Life for me, is about good wholesome and nutritious food. Looking after yourself and being kind to others.
From as early as I can remember, I would eagerly await our weekly visits to the Natural Food Store (our local was Kunara) just to get some dark chocolate covered almonds or some carob. Stare at all the nuts and grains, and google my eyes at all the beautiful luscious organic fruit & vegetables.
As I grew up my love for food was pushed to the side by chasing boys around the world, partying and exploring crazy unknown places. Deep down I felt I’d lost a part of myself, without ever having really found it in the first place. I didn’t know who I was or what I was going do with my life. I had never actually stayed in one place for more than 6 months, how could I even know who I was or what made me happy if everything around me, changed so frequently. I found myself morphing into whatever I felt suited my surroundings at the time. I aimlessly traveled solo, for a large amount of my 20’s.
Early in the Summer of 2014 I received news from home that my Dad had been diagnosed with Prostate Cancer. I returned home shortly after.

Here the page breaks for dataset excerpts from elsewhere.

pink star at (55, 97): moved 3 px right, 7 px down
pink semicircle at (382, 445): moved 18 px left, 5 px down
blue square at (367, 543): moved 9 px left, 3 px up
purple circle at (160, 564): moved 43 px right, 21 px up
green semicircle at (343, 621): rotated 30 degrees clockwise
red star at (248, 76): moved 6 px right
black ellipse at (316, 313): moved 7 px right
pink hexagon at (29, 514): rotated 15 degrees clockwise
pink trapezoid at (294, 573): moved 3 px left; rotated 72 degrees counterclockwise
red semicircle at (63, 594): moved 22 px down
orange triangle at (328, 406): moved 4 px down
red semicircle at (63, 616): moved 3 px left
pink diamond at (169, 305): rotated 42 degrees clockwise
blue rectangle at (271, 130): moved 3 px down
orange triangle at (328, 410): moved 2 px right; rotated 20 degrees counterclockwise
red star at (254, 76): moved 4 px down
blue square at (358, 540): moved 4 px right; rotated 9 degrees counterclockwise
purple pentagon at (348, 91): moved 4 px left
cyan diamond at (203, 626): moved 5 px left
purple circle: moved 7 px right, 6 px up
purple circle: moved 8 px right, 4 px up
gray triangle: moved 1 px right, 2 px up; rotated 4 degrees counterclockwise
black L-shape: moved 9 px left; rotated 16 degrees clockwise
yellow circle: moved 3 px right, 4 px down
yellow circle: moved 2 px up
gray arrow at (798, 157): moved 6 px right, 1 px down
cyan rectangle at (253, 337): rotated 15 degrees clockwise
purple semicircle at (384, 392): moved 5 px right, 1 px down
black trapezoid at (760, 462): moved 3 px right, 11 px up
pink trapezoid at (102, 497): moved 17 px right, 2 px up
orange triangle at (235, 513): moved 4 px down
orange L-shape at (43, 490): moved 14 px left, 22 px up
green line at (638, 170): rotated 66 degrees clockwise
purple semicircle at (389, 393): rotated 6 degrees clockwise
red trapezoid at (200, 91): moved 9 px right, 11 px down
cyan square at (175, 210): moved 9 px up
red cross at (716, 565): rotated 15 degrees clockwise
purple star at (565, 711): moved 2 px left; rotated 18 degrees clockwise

Everything I knew of myself began to change and evolve. I started learning about health and all the ways cancer grows and how to stop/prevent it naturally. The real Paula was starting to show her colours and follow her path in this life. I couldn’t stop! The information was endless and so juicy! I loved it. My sister was a huge help in building the foundation around food, Superfoods and Chocolate. She has her own Gluten Free Cakes business called Chocolate Provisions. The inspiration started there and ended with me in Powell River, starting my own business Just Soul Food making, Raw – Vegan – Gluten Free – Sugar Free – Organic Treats and Chocolate! And sharing them with the world, so that more of us can make the change to a happier healthier life.
Looking back on it now, this was always what I was meant to do. This is what I was put here for. It all happened the way it should and everything happens for a reason.
I am forever grateful I found My passion and that it was in me all along. I found that thing that doesn’t feel like work, but more like a project I can’t wait to show the class. It kicks that creative flare in me alive and has time flying by with a smile. The end result is a masterpiece full of Love. I call it Just Soul Food.
p.s Dad is still alive and kicking….healthier than ever.